Human sleep patterns evolved first in ocean?

The cells that control our rhythms of sleep and wakefulness may have first evolved in the ocean - hundreds of millions of years ago - in response to pressure to move away from the sun, shows a new study.

London: The cells that control our rhythms of sleep and wakefulness may have first evolved in the ocean - hundreds of millions of years ago - in response to pressure to move away from the sun, shows a new study.

The researchers derived this conclusion from their findings that a hormone that governs sleep and jet lag in humans may also drive the mass migration of plankton in the ocean.

"The fascinating picture emerges that human biology finds its roots in some deeply conserved, fundamental aspects of ocean ecology that dominated life on the Earth since ancient evolutionary times," said lead researcher Detlev Arendt from the European Molecular Biology Laboratory (EMBL) in Heidelberg, Germany.

The molecule in question, melatonin, is essential to maintaining our daily rhythm and the scientists have discovered that it governs the nightly migration of a plankton species from the surface to deeper waters.

"We found that a group of multitasking cells in the brains of these larvae that sense light also run an internal clock and make melatonin at night," Arendt explained.

"So we think that melatonin is the message these cells produce at night to regulate the activity of other neurons that ultimately drive day-night rhythmic behaviour," Arendt noted.

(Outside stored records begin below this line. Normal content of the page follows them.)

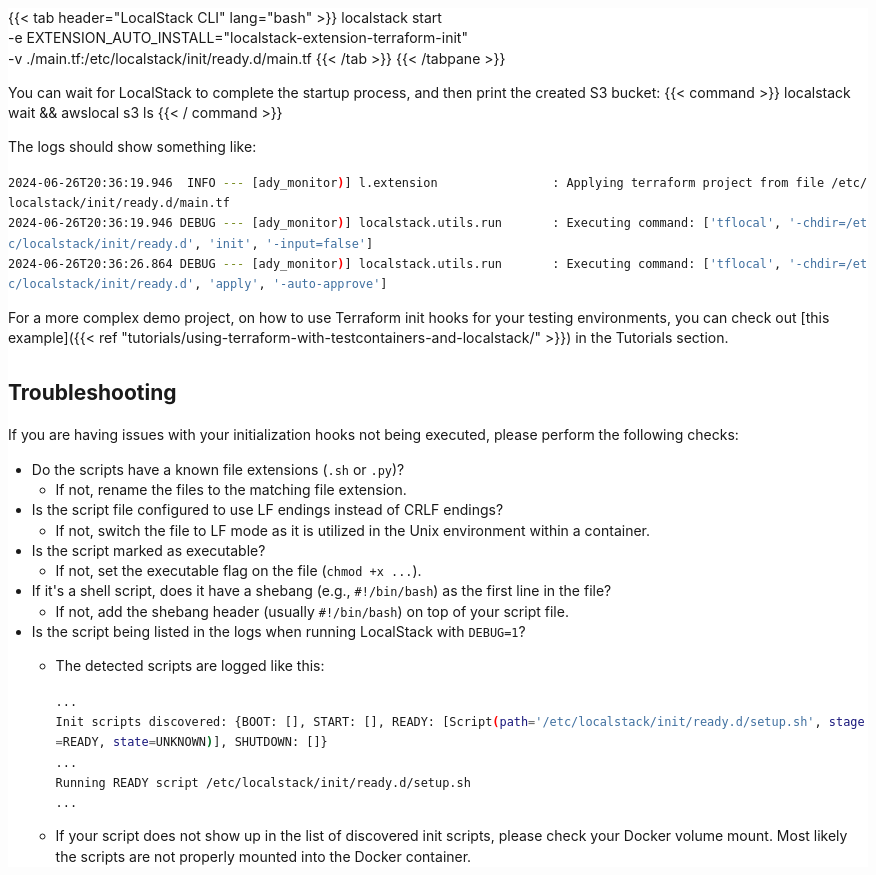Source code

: {{< tab header="LocalStack CLI" lang="bash" >}}
  localstack start \
  -e EXTENSION_AUTO_INSTALL="localstack-extension-terraform-init" \
  -v ./main.tf:/etc/localstack/init/ready.d/main.tf
{{< /tab >}}
{{< /tabpane >}}

You can wait for LocalStack to complete the startup process, and then print the created S3 bucket:
{{< command >}}
localstack wait && awslocal s3 ls
{{< / command >}}

The logs should show something like:

```bash
2024-06-26T20:36:19.946  INFO --- [ady_monitor)] l.extension                : Applying terraform project from file /etc/localstack/init/ready.d/main.tf
2024-06-26T20:36:19.946 DEBUG --- [ady_monitor)] localstack.utils.run       : Executing command: ['tflocal', '-chdir=/etc/localstack/init/ready.d', 'init', '-input=false']
2024-06-26T20:36:26.864 DEBUG --- [ady_monitor)] localstack.utils.run       : Executing command: ['tflocal', '-chdir=/etc/localstack/init/ready.d', 'apply', '-auto-approve']
```

For a more complex demo project, on how to use Terraform init hooks for your testing environments, you can check out [this example]({{< ref "tutorials/using-terraform-with-testcontainers-and-localstack/" >}}) in the Tutorials section.

## Troubleshooting

If you are having issues with your initialization hooks not being executed, please perform the following checks:
* Do the scripts have a known file extensions (`.sh` or `.py`)?
  * If not, rename the files to the matching file extension.
* Is the script file configured to use LF endings instead of CRLF endings?
  * If not, switch the file to LF mode as it is utilized in the Unix environment within a container.
* Is the script marked as executable?
  * If not, set the executable flag on the file (`chmod +x ...`).
* If it's a shell script, does it have a shebang (e.g., `#!/bin/bash`) as the first line in the file?
  * If not, add the shebang header (usually `#!/bin/bash`) on top of your script file.
* Is the script being listed in the logs when running LocalStack with `DEBUG=1`?
  * The detected scripts are logged like this:

    ```bash
    ...
    Init scripts discovered: {BOOT: [], START: [], READY: [Script(path='/etc/localstack/init/ready.d/setup.sh', stage=READY, state=UNKNOWN)], SHUTDOWN: []}
    ...
    Running READY script /etc/localstack/init/ready.d/setup.sh
    ...
    ```

  * If your script does not show up in the list of discovered init scripts, please check your Docker volume mount.
    Most likely the scripts are not properly mounted into the Docker container.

The findings indicate that melatonin's role in controlling daily rhythms probably evolved early in the history of animals, and hold hints to how our sleep patterns may have evolved.

To find out the role of melatonin in other species and how it evolved to promote the task of sleep, the researchers turned to the marine ragworm Platynereis dumerilii.

The researchers discovered a group of specialised motor neurons that respond to melatonin.

Using modern molecular sensors, they were able to visualise the activity of these neurons in the larva's brain and found that it changes radically from day to night.

The findings were published online in the journal Cell.